After following the steps for "erase memory on shutdown; it turns out some patterns may survive the wipe which indicates that not all memory was wiped. One theory for this is that the new kernel loaded by kexec may allocate some buffer, which then is filled with the pattern and won’t get cleared, since sdmem only wipes unallocated memory.

This was supposedly not a problem for some testers prior to Tails 0.8 but I can reliably reproduce this problem on a machine (with 4 GB or RAM if that matters) with both Tails 0.8 and 0.7.2.

{{toc}}

Roadmap

• wait for hugetlb mem wipe (Feature #5342) to be fine tuned and finished.

Implementation ideas

initramfs + sdmem

Hi, not sure how to comment so I will just add it here. The test is incorrect, since on a 32-bit architecture the address space of a given process is usually limited at 3 GiB (or less, depends on the kernel configuration). It’s not easy to change the Python script to fill all available memory (it’s possible, but complex due to kernel’s OOM killer behavior), but your best bet would be to spawn many pattern filler processes simultaneously, hoping that at least some executions will overlap. Then, on a 4 GiB machine you will see about 1 GiB of non-wiped memory (and on systems with > 4 GiB RAM, with PAE enabled, you won’t wipe that extra memory, too, of course). Sorry to burst your bubble — wiping memory is not easy, and THC’s SecureDelete package is mostly badly implemented snake oil based on wrongly interpreted old theoretical papers. Anyway, to see whether the 3 GiB limit has anything to do with the unwiped patterns you have seen thus far, retry on a system with less than 3 GiB RAM. —MK

Right. Updated the testing documentation accordingly. Thanks for pointing this out. —intrigeri

Possible fixes (180f058 + 0f1f476d) now waiting to be tested in devel branch.

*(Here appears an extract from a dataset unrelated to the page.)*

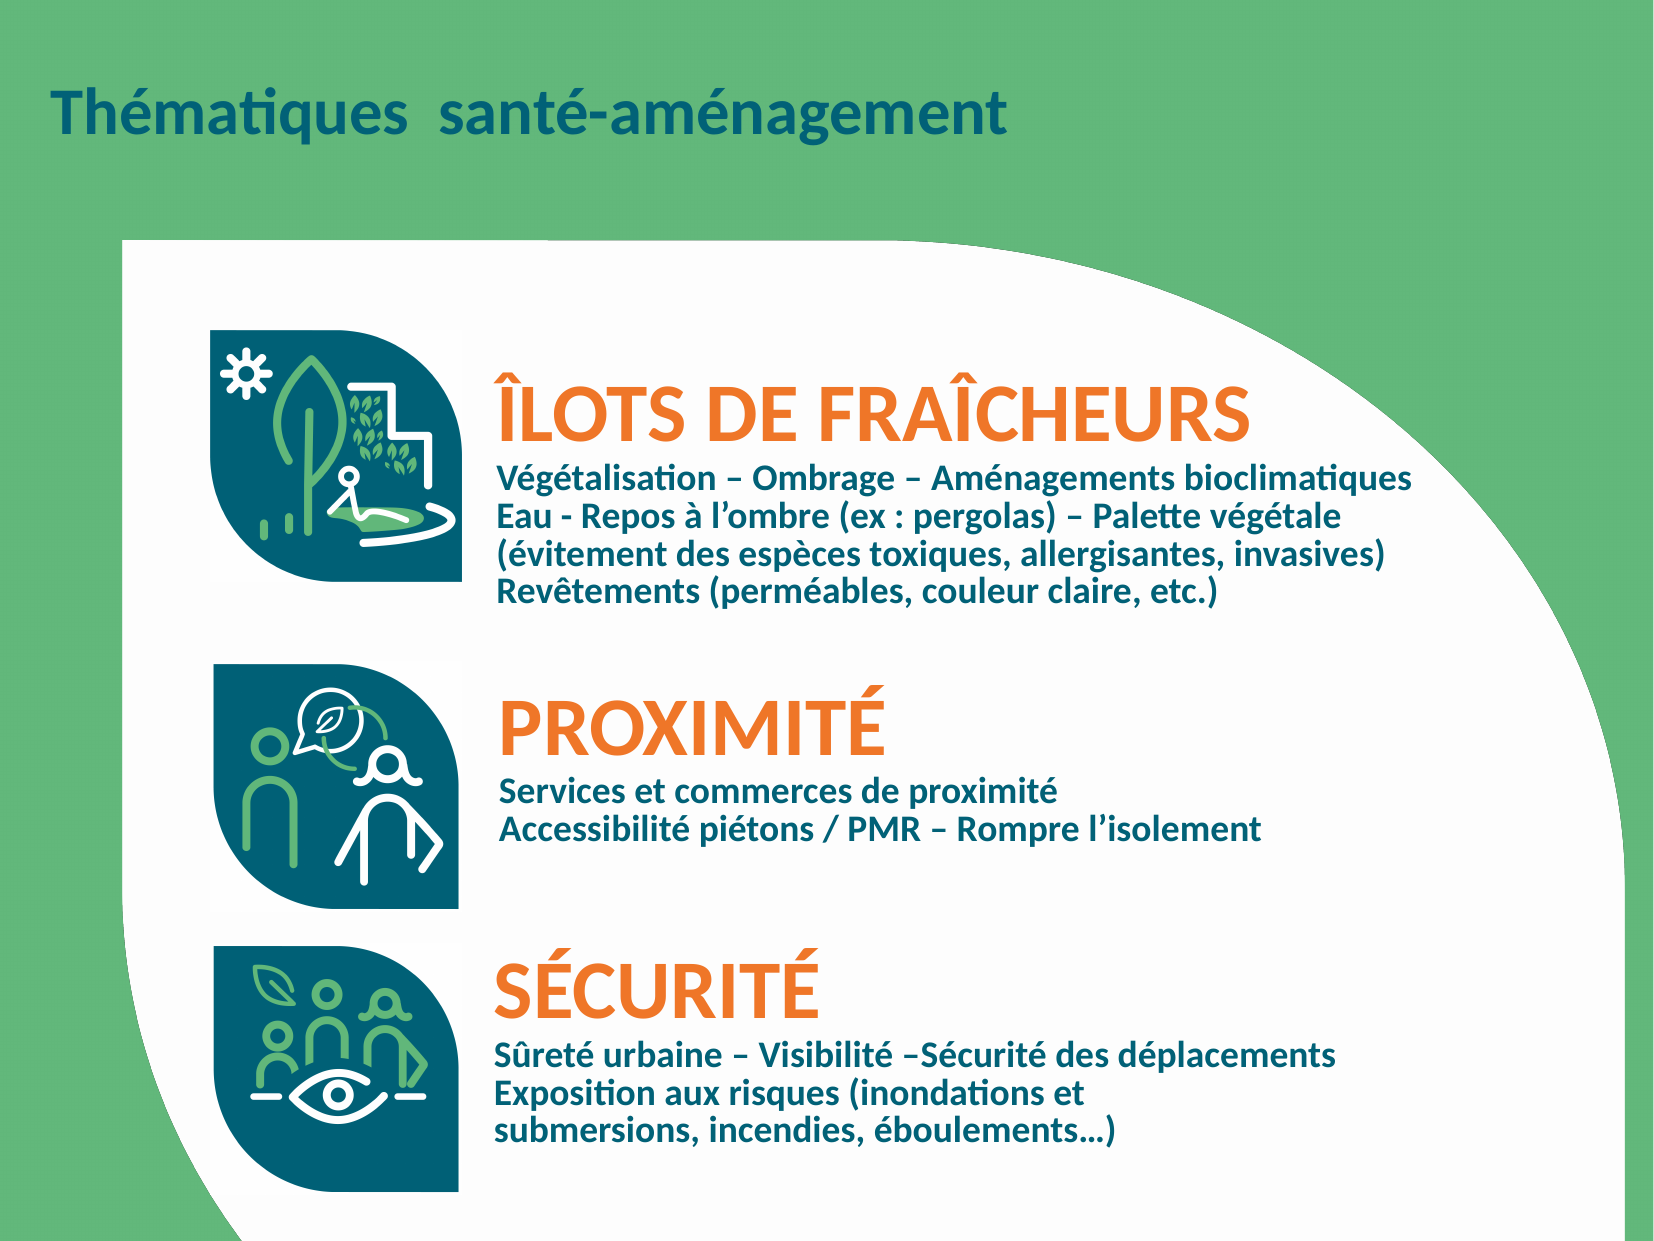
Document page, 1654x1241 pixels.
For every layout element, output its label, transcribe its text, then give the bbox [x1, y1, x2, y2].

This change is shipped in Tails 0.14 and later, and works already quite well in practice (almost always perfect wiping on PAE systems according to our tests, a bit worse on non-PAE).

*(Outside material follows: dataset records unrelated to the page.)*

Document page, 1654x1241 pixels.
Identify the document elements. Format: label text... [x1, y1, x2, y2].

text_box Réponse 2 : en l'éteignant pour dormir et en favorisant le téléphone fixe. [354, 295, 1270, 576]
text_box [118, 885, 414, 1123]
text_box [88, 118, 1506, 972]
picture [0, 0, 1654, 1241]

In theory, it’s supposed to work "most of the time", but it is not reliable as is: sdmem kills itself as soon as it’s refused to allocate memory, so there’s no guarantee several instances of it will be allocating enough memory at the same time to ensure all memory is erased. In the worst case, this change can make the memory erasure process 32 times longer, with no efficiency improvement.

initramfs + custom program

Using a custom memory wiping program from initramfs is mostly implemented in the feature/hugetlb_mem_wipe branch.

Linux memtest

Better would be to imitate Liberte Linux, that recently switched to using the Linux kernel’s memtest=2 feature, which is simpler, more robust, and allows wiping more RAM. This option will be enabled in the next (> 3.1.4-1) Debian kernel.

=> registered as a TODO page (Feature #5658) with actual action plans.

This needs to kexec a specific amd64 kernel (Feature #5456) when possible to be of any use on systems with more than 1 GB of memory.

Testing results:

• a 1GB 686-pae (no NX bit) box: 2MB pattern found after wiping, 813MB after not wiping
• another 1GB 686-pae box: 640MB found after not wiping, 0 after wiping
• VM 64-bit PAE 4G RAM:
  • 3313MB found after not wiping
  • 0 found after wiping with memtest (64-bit kernel)
  • 2675MB found after wiping with memtest (686-pae kernel)

Dedicated operating systems

On the long run, if the Linux kernel does not wipe whatever memory pages it allocates to use for its own data structures, the kexec’d program could be a custom, dedicated to memory erasure one, instead of a regular Linux kernel + ramdisk + userspace memory erasure program. This is probably the only way to overwrite all memory that was used in Tails.

An experiment has been done on patching memtest86+ to do this job.

Another experiment with GRUB is in progress.

Other ideas

• in 686-pae kernel, mount a tmpfs and fill it (that can cover more memory than a single sdmem process in 32-bit environment); beware how the kernel currently handles out-of-memory with when using tmpfs: instead of erroring write(2) with ENOSPC, it simply kills the process. This makes it harder to implement a nice progress bar… But yeah, combination of dd, pv and a tmpfs should also be able to do a faire amount of wiping.